Anyone familiar with Shinto will know about the significance of horses. They are thought to be intermediaries between this world and that of the kami. Votive tablets (ema, literally ‘horse pictures’) originated in the practice of offering horses to the kami. Still today one sees horse statues at some shrines, while others have a white horse stabled on the grounds or put on horse events during their annual matsuri.
In a fascinating article about connections with the rest of Asia, Mark Riddle looks at the subject through the lens of the Indo-European cult of the sacred horse. He identifies the principal features as follows: Horses were sacred symbols which were associated with a fertility cult and with rain. A white horse symbolised the sun and was often used in ritual sacrifice. Horses were also associated with death and funereal symbolism.
If one thinks of Mongol warriors, then clearly the horse was a vehicle of power that enabled its rider to dispense death and destruction over wide areas. It was quite literally a seat of authority. To a lowly peasant, the fast moving creature must have seemed imbued with an air of divine power. It’s but a short step to imagine the horses descending with their godlike riders from heaven. Something of this clearly entered Japan at a time when Shinto was still in the process of formation.

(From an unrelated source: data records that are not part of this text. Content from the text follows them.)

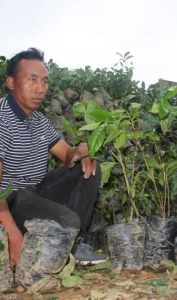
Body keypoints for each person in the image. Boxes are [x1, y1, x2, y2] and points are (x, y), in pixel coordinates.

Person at [0, 48, 107, 271]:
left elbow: (66, 154)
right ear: (11, 82)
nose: (40, 88)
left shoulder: (39, 120)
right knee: (68, 222)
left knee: (89, 168)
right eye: (32, 80)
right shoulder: (2, 118)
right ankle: (67, 237)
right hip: (9, 200)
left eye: (45, 81)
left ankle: (77, 245)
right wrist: (11, 232)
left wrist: (81, 152)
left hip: (36, 190)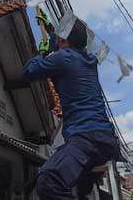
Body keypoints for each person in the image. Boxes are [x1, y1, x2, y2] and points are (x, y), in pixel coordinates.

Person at [23, 18, 119, 199]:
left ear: (63, 40)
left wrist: (42, 53)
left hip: (85, 137)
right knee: (78, 189)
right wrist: (55, 39)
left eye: (59, 38)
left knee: (49, 181)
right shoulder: (89, 61)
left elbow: (28, 72)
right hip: (104, 140)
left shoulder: (63, 57)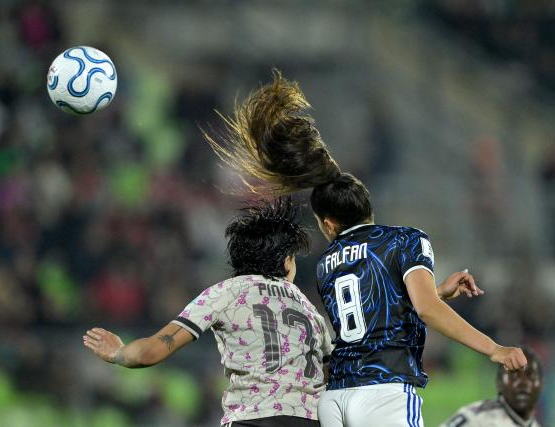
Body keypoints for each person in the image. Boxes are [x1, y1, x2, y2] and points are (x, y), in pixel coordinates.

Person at [203, 70, 527, 427]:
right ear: (367, 206)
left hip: (336, 399)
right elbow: (424, 310)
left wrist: (438, 292)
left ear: (328, 224)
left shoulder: (327, 265)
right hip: (384, 392)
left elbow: (371, 319)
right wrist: (494, 348)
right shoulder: (405, 240)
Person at [83, 197, 333, 427]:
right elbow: (330, 375)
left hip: (253, 419)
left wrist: (117, 352)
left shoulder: (227, 293)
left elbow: (150, 352)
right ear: (287, 261)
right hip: (309, 421)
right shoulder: (309, 309)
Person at [440, 347, 543, 427]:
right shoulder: (475, 418)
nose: (523, 383)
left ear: (541, 384)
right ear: (499, 382)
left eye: (531, 375)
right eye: (513, 375)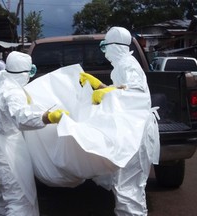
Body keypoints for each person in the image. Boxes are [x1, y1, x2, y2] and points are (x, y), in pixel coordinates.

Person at [0, 51, 69, 216]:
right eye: (30, 72)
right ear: (25, 73)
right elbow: (21, 117)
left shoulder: (0, 78)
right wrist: (48, 117)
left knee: (2, 198)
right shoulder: (12, 92)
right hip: (2, 153)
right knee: (18, 201)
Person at [80, 26, 160, 215]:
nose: (105, 51)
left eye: (104, 46)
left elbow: (135, 94)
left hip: (136, 132)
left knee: (128, 190)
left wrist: (107, 93)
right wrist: (100, 85)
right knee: (125, 187)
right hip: (130, 129)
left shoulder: (127, 65)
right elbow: (123, 91)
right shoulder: (122, 66)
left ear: (115, 46)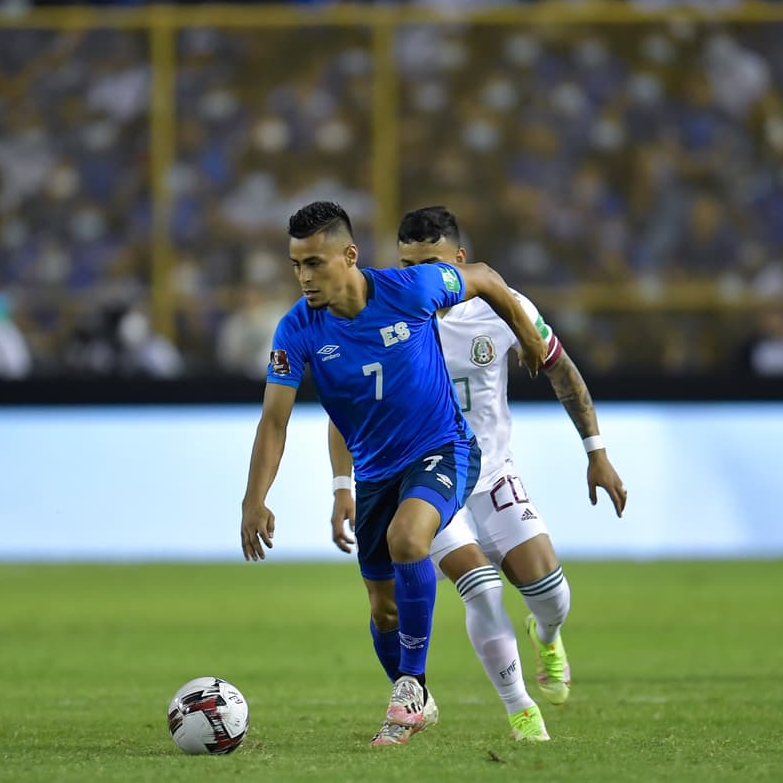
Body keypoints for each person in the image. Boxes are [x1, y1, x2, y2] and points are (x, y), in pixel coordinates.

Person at [239, 201, 546, 745]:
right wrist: (255, 498)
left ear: (349, 256)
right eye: (296, 265)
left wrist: (527, 334)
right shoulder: (298, 329)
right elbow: (274, 421)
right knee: (383, 612)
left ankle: (409, 687)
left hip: (444, 449)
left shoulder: (411, 289)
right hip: (377, 474)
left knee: (410, 539)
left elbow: (487, 279)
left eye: (315, 262)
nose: (304, 276)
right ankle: (417, 697)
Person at [329, 206, 628, 741]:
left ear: (457, 263)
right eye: (404, 264)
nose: (415, 275)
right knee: (481, 589)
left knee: (548, 590)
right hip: (424, 478)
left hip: (490, 474)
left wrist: (596, 451)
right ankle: (520, 711)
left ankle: (548, 633)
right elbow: (349, 405)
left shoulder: (502, 310)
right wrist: (344, 484)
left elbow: (560, 367)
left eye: (429, 264)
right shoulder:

“Beginning in the fourth century,” writes Riddle, “horses of Inner Asian provenance were brought to Japan, and the fifth century saw the apogee of the mounted warrior culture.” The result can be found in a variety of horse-related activities in Shinto, from the use of ema to popular horse-led festivals. Here are a few examples given by Riddle:
* Horses in early tomb paintings [and haniwa] suggest that their swiftness of speed enables supernatural communication with the world beyond.
* Thrice monthly a sacred white horse is led before the kami in the Honden (Sanctuary) at Ise Jingu, combining the aspects of sun worship and sacral kingship found in the horse cult in Central Asia.
* The Shoku Nihongi (797) mentions that horses were dedicated to shrines in order to stop rain (white horse) or make it rain (black horse). [If I’m not mistaken, such a practice was carried out at Kibune Jinja near Kyoto.]
* In Eastern Japan at Tanabata (July 7) a greeting horse (mukae-uma) is hung from gates and trees to be offered as a mount for the visiting deity. It’s also offered to ancestral spirits at Obon.